Download (1MB)| Preview


Objectives: Research suggests that people with Parkinson's disease (PwPD) do not only suffer from motor but also non-motor impairment. This interdisciplinary study investigated how prominence marking is influenced by problems on the motoric and cognitive level. Materials and methods: We collected speech production data from 38 native German speakers: 19 PwPD (under medication) with a mild to moderate motor impairment, 13 males and 6 females (mean 66.2 years old, SD = 7.7), and 19 healthy age- and gender-matched control participants (mean 65.4 years old, SD = 9.3). Target words were produced in an accented and unaccented condition within a speech production task.

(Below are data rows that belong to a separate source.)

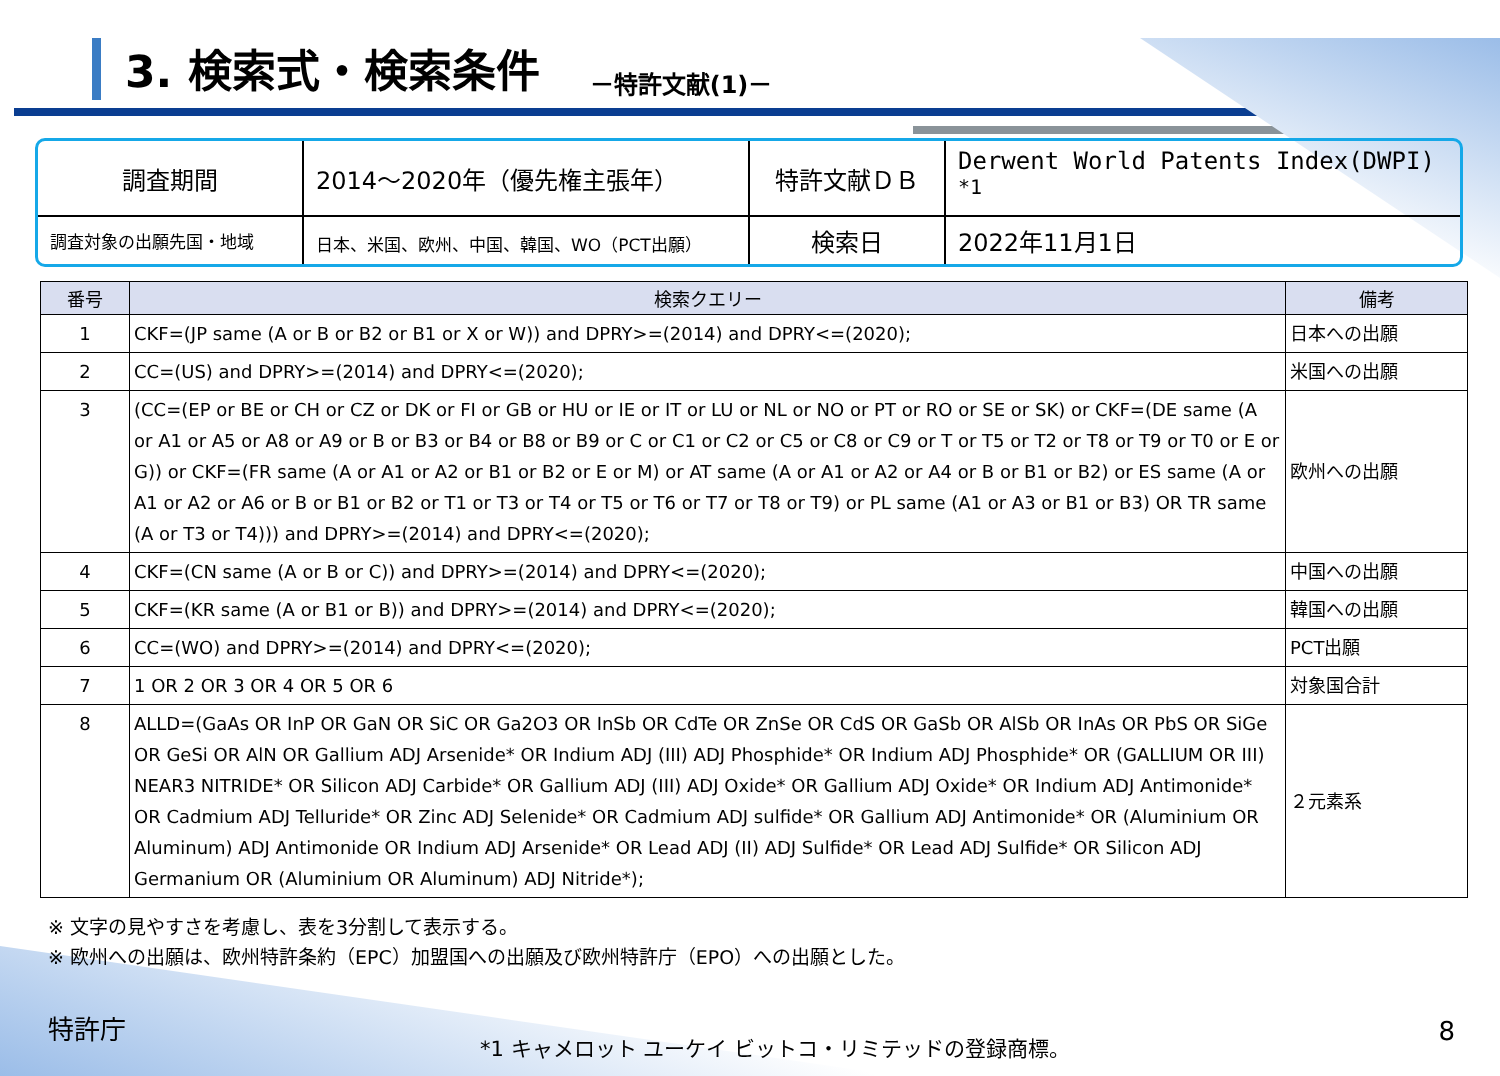3. 検索式・検索条件
－特許文献(1)－
| 調査期間 | 2014～2020年（優先権主張年） | 特許文献ＤＢ | Derwent World Patents Index(DWPI) <sup>*1</sup> |
| 調査対象の出願先国・地域 | 日本、米国、欧州、中国、韓国、WO（PCT出願） | 検索日 | 2022年11月1日 |
| 番号 | 検索クエリー | 備考 |
| --- | --- | --- |
| 1 | CKF=(JP same (A or B or B2 or B1 or X or W)) and DPRY>=(2014) and DPRY<=(2020); | 日本への出願 |
| 2 | CC=(US) and DPRY>=(2014) and DPRY<=(2020); | 米国への出願 |
| 3 | (CC=(EP or BE or CH or CZ or DK or FI or GB or HU or IE or IT or LU or NL or NO or PT or RO or SE or SK) or CKF=(DE same (A or A1 or A5 or A8 or A9 or B or B3 or B4 or B8 or B9 or C or C1 or C2 or C5 or C8 or C9 or T or T5 or T2 or T8 or T9 or T0 or E or G)) or CKF=(FR same (A or A1 or A2 or B1 or B2 or E or M) or AT same (A or A1 or A2 or A4 or B or B1 or B2) or ES same (A or A1 or A2 or A6 or B or B1 or B2 or T1 or T3 or T4 or T5 or T6 or T7 or T8 or T9) or PL same (A1 or A3 or B1 or B3) OR TR same (A or T3 or T4))) and DPRY>=(2014) and DPRY<=(2020); | 欧州への出願 |
| 4 | CKF=(CN same (A or B or C)) and DPRY>=(2014) and DPRY<=(2020); | 中国への出願 |
| 5 | CKF=(KR same (A or B1 or B)) and DPRY>=(2014) and DPRY<=(2020); | 韓国への出願 |
| 6 | CC=(WO) and DPRY>=(2014) and DPRY<=(2020); | PCT出願 |
| 7 | 1 OR 2 OR 3 OR 4 OR 5 OR 6 | 対象国合計 |
| 8 | ALLD=(GaAs OR InP OR GaN OR SiC OR Ga2O3 OR InSb OR CdTe OR ZnSe OR CdS OR GaSb OR AlSb OR InAs OR PbS OR SiGe OR GeSi OR AlN OR Gallium ADJ Arsenide* OR Indium ADJ (III) ADJ Phosphide* OR Indium ADJ Phosphide* OR (GALLIUM OR III) NEAR3 NITRIDE* OR Silicon ADJ Carbide* OR Gallium ADJ (III) ADJ Oxide* OR Gallium ADJ Oxide* OR Indium ADJ Antimonide* OR Cadmium ADJ Telluride* OR Zinc ADJ Selenide* OR Cadmium ADJ sulfide* OR Gallium ADJ Antimonide* OR (Aluminium OR Aluminum) ADJ Antimonide OR Indium ADJ Arsenide* OR Lead ADJ (II) ADJ Sulfide* OR Lead ADJ Sulfide* OR Silicon ADJ Germanium OR (Aluminium OR Aluminum) ADJ Nitride*); | ２元素系 |
※ 文字の見やすさを考慮し、表を3分割して表示する。
※ 欧州への出願は、欧州特許条約（EPC）加盟国への出願及び欧州特許庁（EPO）への出願とした。
特許庁
*1 キャメロット ユーケイ ビットコ・リミテッドの登録商標。
8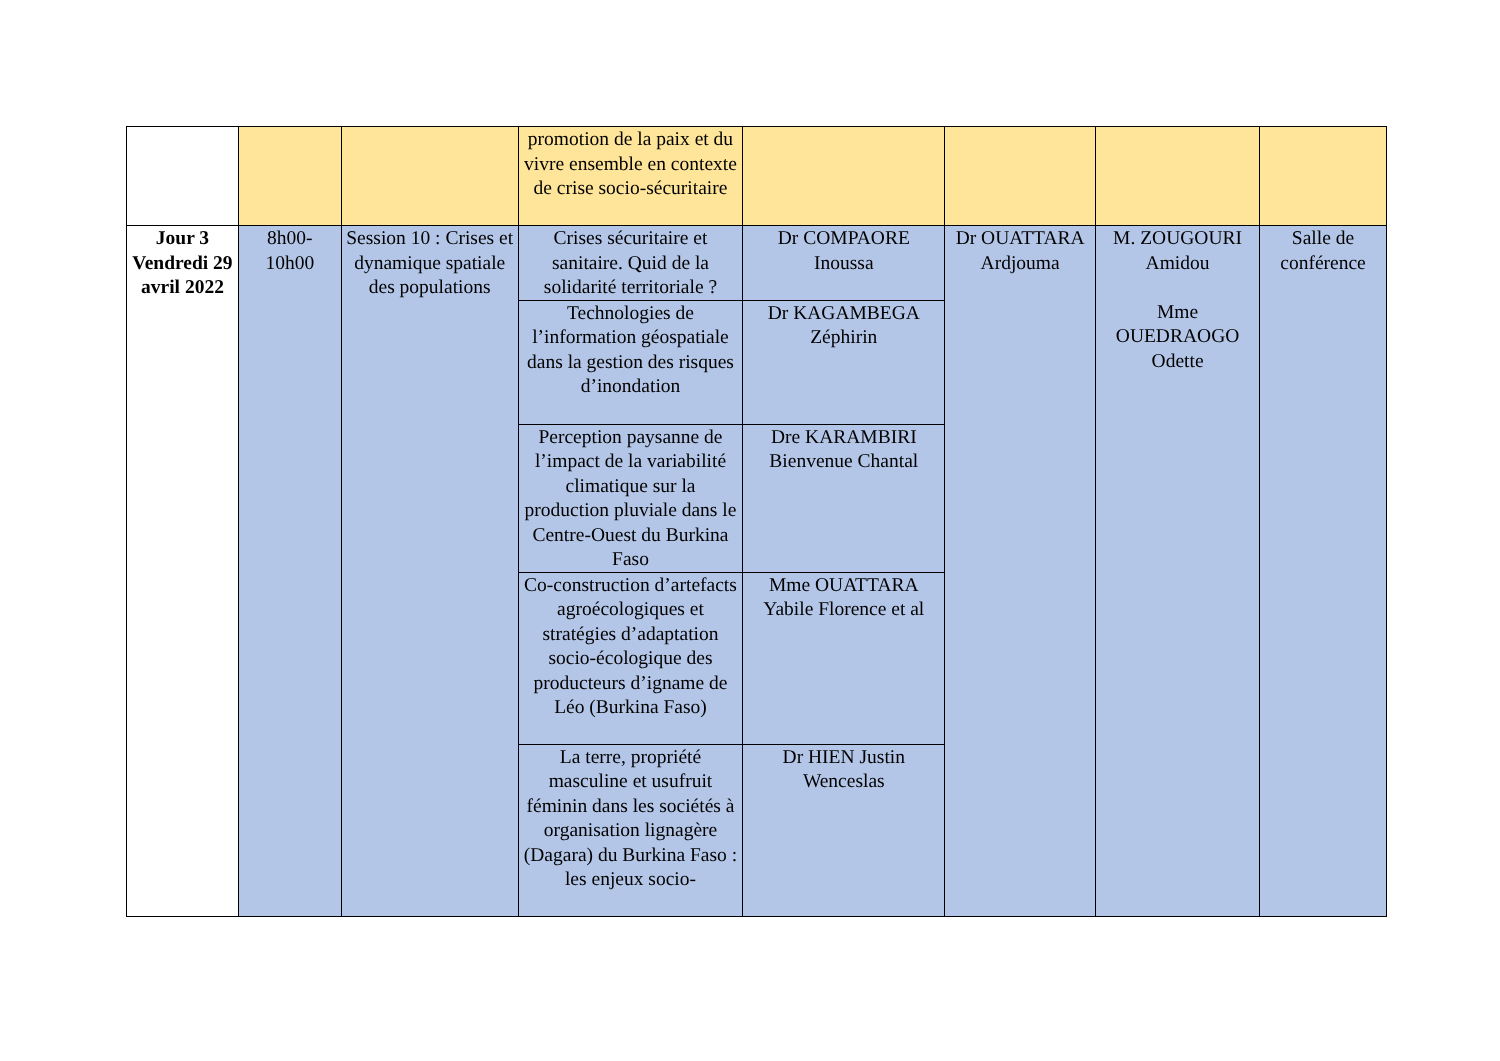| | | | promotion de la paix et du vivre ensemble en contexte de crise socio-sécuritaire | | | | |
| Jour 3 Vendredi 29 avril 2022 | 8h00-10h00 | Session 10 : Crises et dynamique spatiale des populations | Crises sécuritaire et sanitaire. Quid de la solidarité territoriale ? | Dr COMPAORE Inoussa | Dr OUATTARA Ardjouma | M. ZOUGOURI Amidou Mme OUEDRAOGO Odette | Salle de conférence |
| | | | Technologies de l’information géospatiale dans la gestion des risques d’inondation | Dr KAGAMBEGA Zéphirin | | | |
| | | | Perception paysanne de l’impact de la variabilité climatique sur la production pluviale dans le Centre-Ouest du Burkina Faso | Dre KARAMBIRI Bienvenue Chantal | | | |
| | | | Co-construction d’artefacts agroécologiques et stratégies d’adaptation socio-écologique des producteurs d’igname de Léo (Burkina Faso) | Mme OUATTARA Yabile Florence et al | | | |
| | | | La terre, propriété masculine et usufruit féminin dans les sociétés à organisation lignagère (Dagara) du Burkina Faso : les enjeux socio- | Dr HIEN Justin Wenceslas | | | |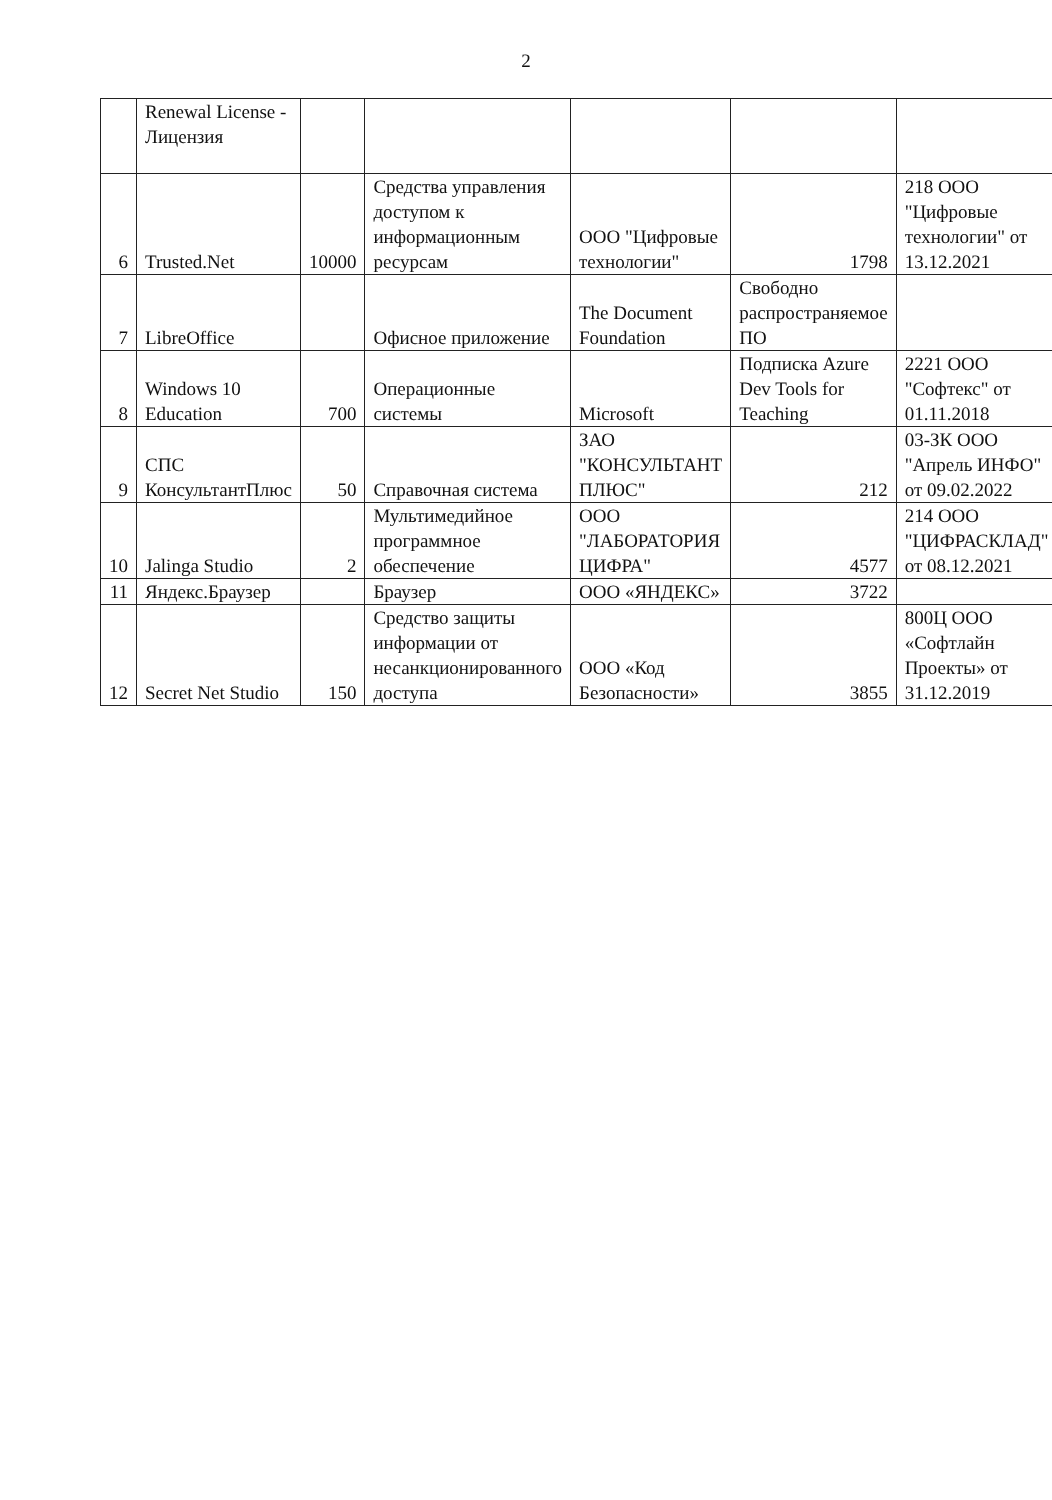2
| | Renewal License - Лицензия | | | | | |
| 6 | Trusted.Net | 10000 | Средства управления доступом к информационным ресурсам | ООО "Цифровые технологии" | 1798 | 218 ООО "Цифровые технологии" от 13.12.2021 |
| 7 | LibreOffice | | Офисное приложение | The Document Foundation | Свободно распространяемое ПО | |
| 8 | Windows 10 Education | 700 | Операционные системы | Microsoft | Подписка Azure Dev Tools for Teaching | 2221 ООО "Софтекс" от 01.11.2018 |
| 9 | СПС КонсультантПлюс | 50 | Справочная система | ЗАО "КОНСУЛЬТАНТ ПЛЮС" | 212 | 03-ЗК ООО "Апрель ИНФО" от 09.02.2022 |
| 10 | Jalinga Studio | 2 | Мультимедийное программное обеспечение | ООО "ЛАБОРАТОРИЯ ЦИФРА" | 4577 | 214 ООО "ЦИФРАСКЛАД" от 08.12.2021 |
| 11 | Яндекс.Браузер | | Браузер | ООО «ЯНДЕКС» | 3722 | |
| 12 | Secret Net Studio | 150 | Средство защиты информации от несанкционированного доступа | ООО «Код Безопасности» | 3855 | 800Ц ООО «Софтлайн Проекты» от 31.12.2019 |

The data were analyzed for intensity, syllable duration, F0 and vowel production. Furthermore, we assessed motor impairment and cognitive functions, i.e. working memory, task-switching, attention control and speed of information processing. Results: Both groups were able to mark prominence by increasing pitch, syllable duration and intensity and by adjusting their vowel production. Comparisons between PwPD and control participants revealed that the vowel space was smaller in PwPD even in mildly impaired speakers. Further, task-switching as an executive function, which was tested with the trail making test, was correlated with modulation of F0 and intensity in PwPD: the worse the task-switching performance, the stronger intensity and F0 were modulated (target overshoot). Moreover, motor impairment within the PwPD group was related to a decrease in the acoustic vowel space (target undershoot), which further resulted in a decrease in speech intelligibility and naturalness. This behaviour of target over- and undershoot indicates an inefficient way of prominence marking in PwPD with mildly affected speech. Conclusion: PwPD with signs of mild dysarthria did not differ from the control speakers with respect to their strategies of prominence marking. However, only the PwPD overused F0 and intensity in prominent positions. Overmodulation of F0 and intensity was correlated with the patient's task-switching ability and reflected abnormalities in the regulatory mechanism for expressing prosodic prominence. This is the first study to report a link between cognitive skills and speech production at the phonetic level in PwPD.